Latinx Series

Tere Paniagua has been a humble force in Syracuse’s Latinx community for nearly 15 years

Stacy Fernández | Feature Editor

Latino/Hispanic Heritage Month is Tere Paniagua's busiest time of the year. From dawn till dusk, she’s writing proposals, meeting with students and engaging with her community.

Editor’s note: In recognition of Latino/Hispanic Heritage Month, this three-part series spotlights local figures working to increase the representation of the Latinx community in Syracuse and beyond.

Ask Tere Paniagua about herself, and she’ll tell you how wonderful her staff and volunteers are. Ask about her impact on the Latino community in Syracuse, and she’ll say she couldn’t have done it without them.

Paniagua is the executive director of the Office of Cultural Engagement for the Hispanic Community at Syracuse University. She’s responsible for the direction of La Casita Cultural Center, SU’s Latino cultural center, the Punto de Contacto, Point of Contact art gallery and teaches a three-credit course at SU.

With La Casita’s annual “Balcón Criollo” exhibit kicking off Latino/Hispanic Heritage month Friday, Paniagua has entered her busiest time of the year. From dawn till dusk, she’s writing proposals, grants and emails, meeting with students and engaging with her community — often times forgetting to take a lunch break.

“You would never know,” said Alicia Torres, an SU student and one of La Casita’s volunteers. “She’s just so full of energy and so focused on taking care of everybody around her.”


Torres first met Paniagua while volunteering at La Casita. She was there as part of a community service requirement and wasn’t expecting much. In her experience, volunteers show up and are given their tasks. Their connection with the organization ceases when they’re finished.

“You never hear from them again,” Torres said.

But Paniagua, with her warmth and a sense of optimism behind every word, was different.

“She just wants to get to know you, and that says a lot about somebody,” Torres said.

At the end of Torres’ first volunteer session, she caught up and asked her to come back. When she said it, there was a sincerity that came across, Torres said.

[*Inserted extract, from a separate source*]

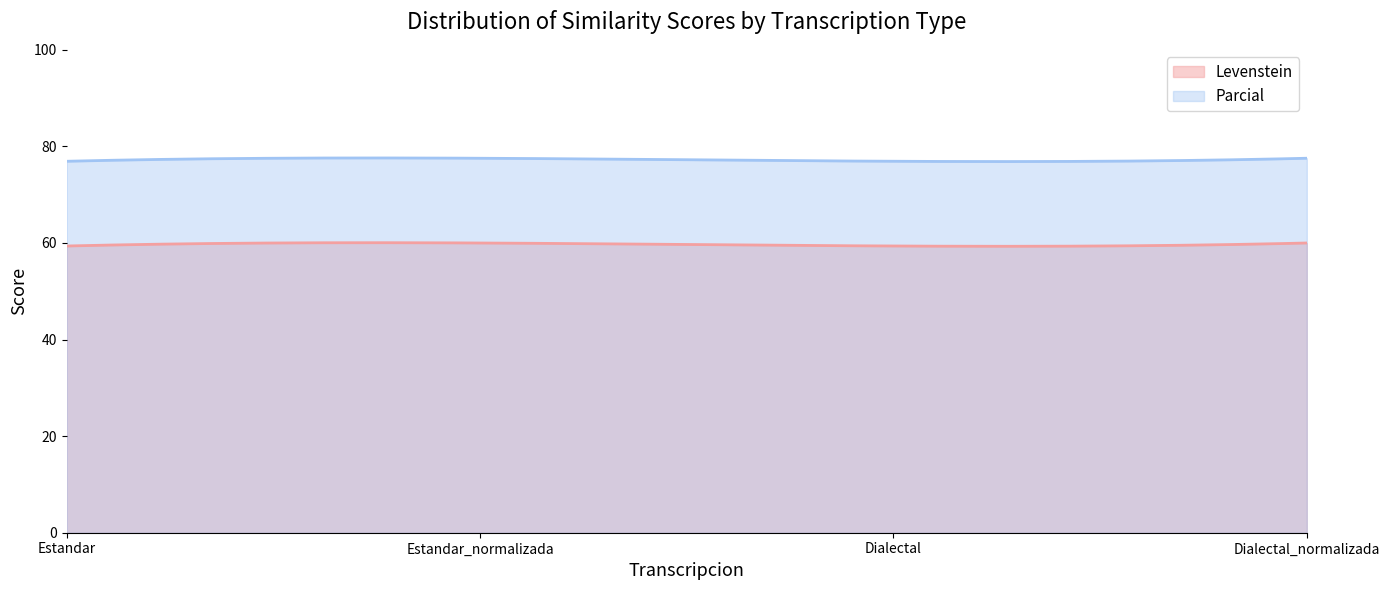

True or false: Parcial has a value of 120.9 at Dialectal_normalizada.

False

Now Torres is a regular volunteer, working with the center’s dual-language reading circle, and sometimes Paniagua will pick up a book and join in.

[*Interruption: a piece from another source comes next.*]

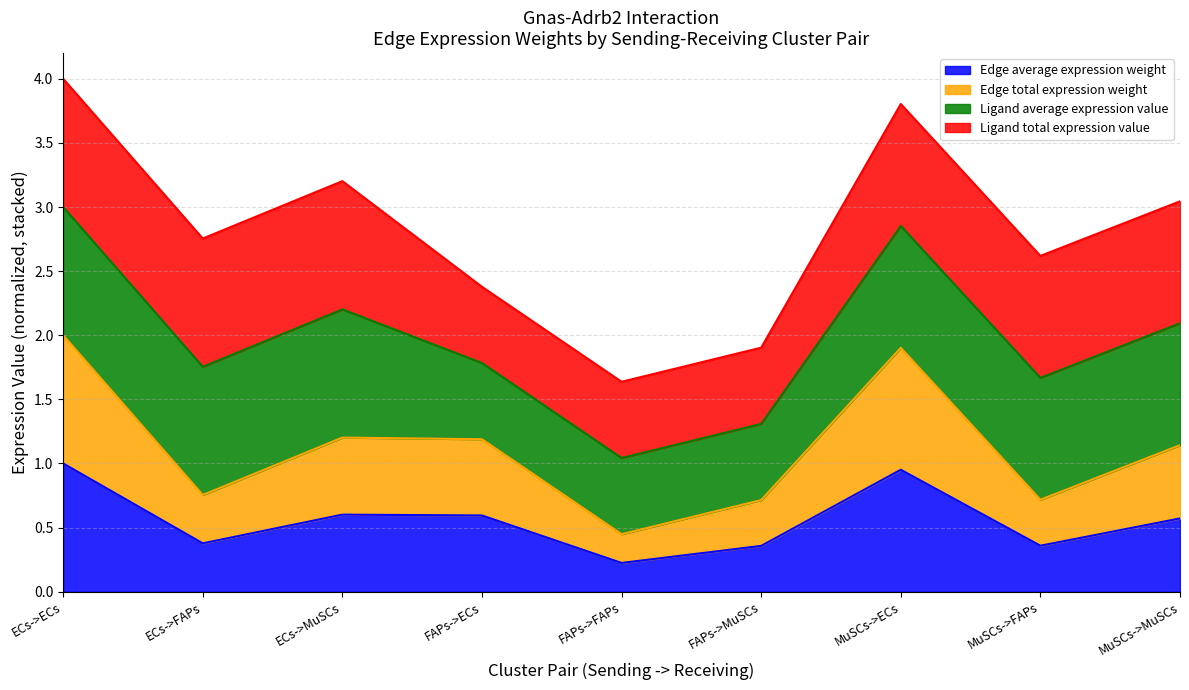

At which category is the sum across all series the highest?

ECs->ECs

Paniagua took on La Casita a year after its inauguration. Since then, it’s been her goal for the center to become an interwoven piece in Syracuse’s Latino community.

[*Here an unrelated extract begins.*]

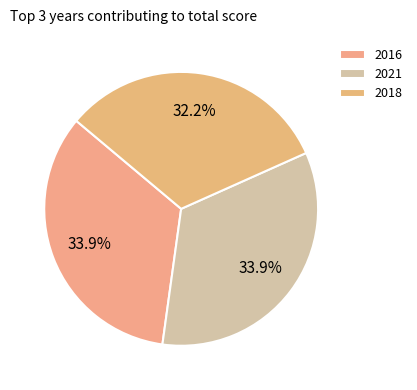

What is the largest slice in the pie chart?

2016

The strength in Paniagua’s leadership lies in three parts: connecting the university and local community, coming in with a clear direction and loving the work, said Myrna García Calderón, a member of La Casita’s advisory board and director of Latino-Latin American studies.

“She came in with a vision and gave the program a clear direction,” García Calderón said.

La Casita hosted a panel with Latinx baseball players last year. Most of the audience members were from SU. But, immediately after the “academic” panel a group of kids trailed in, García Calderón said.

It was their turn to ask the questions.

“She had that foresight to make the speakers and the program accessible to both audiences,” García Calderón added.

Paniagua’s vision has gone beyond management and programs, and that vision is reflected in the center itself. Photos and knick-knacks fill the shelved wall. All the cultural artifacts, including photos, miniature homes and ceramic dolls, were donated by or are on loan from community members.

“People want to feel represented,” Paniagua said. “They want to feel that who they are and the culture they come from is valued.”

In her five years with the center, its name has become a reflection of its role in the community. For many it feels like another home, she said.

On any given day Juan Cruz, a local artist, will stop by, set his hat and bag on a table and make his way to the kitchen yelling out, “¿Aye café?” and “Is there any coffee?” If there’s none, he’s welcome to make his own, or Paniagua will brew a pot to share. On other occasions, sometimes in the middle of a staff meeting, one of their regulars will stop by with a friend because she wants to show off the gallery or an artifact they donated.

“Give me a moment,” Paniagua will tell her staff, getting up to show the person around.

That’s what she does, said Monica McLean, programming coordinator in the Office of Cultural Engagement. She’ll get to know a person, their family and their needs.

“When she’s speaking with a person, she doesn’t look over their heads to see who’s behind them,” McLean said. “In that moment it’s all about the person in front of her.”

Those one-on-one moments are Paniagua’s magic touch.

Some of the people a few blocks down from La Casita weren’t even aware it existed. Others were apprehensive about coming in. Earning the trust of the community has and will continue to take time, Paniagua said, but getting to know people’s names and having conversations helps get people through the door, one family at a time.

“If we didn’t have the engagement with the community, this would just be another beautiful space for students to hold events,” Paniagua said.

Now, five years after Paniagua took over, La Casita’s programs are regularly full, sometimes overflowing in attendance. During their annual Latino/Hispanic Heritage month opening hundreds of people pass through the space.

Paniagua often tells her colleagues, “this project that began six years ago is a success and you should be bragging about it.”

While Paniagua will sing praises for her cultural centers you’ll be hard-pressed to hear her praise herself.

“I love the work that I do, and I couldn’t do it alone,” she said.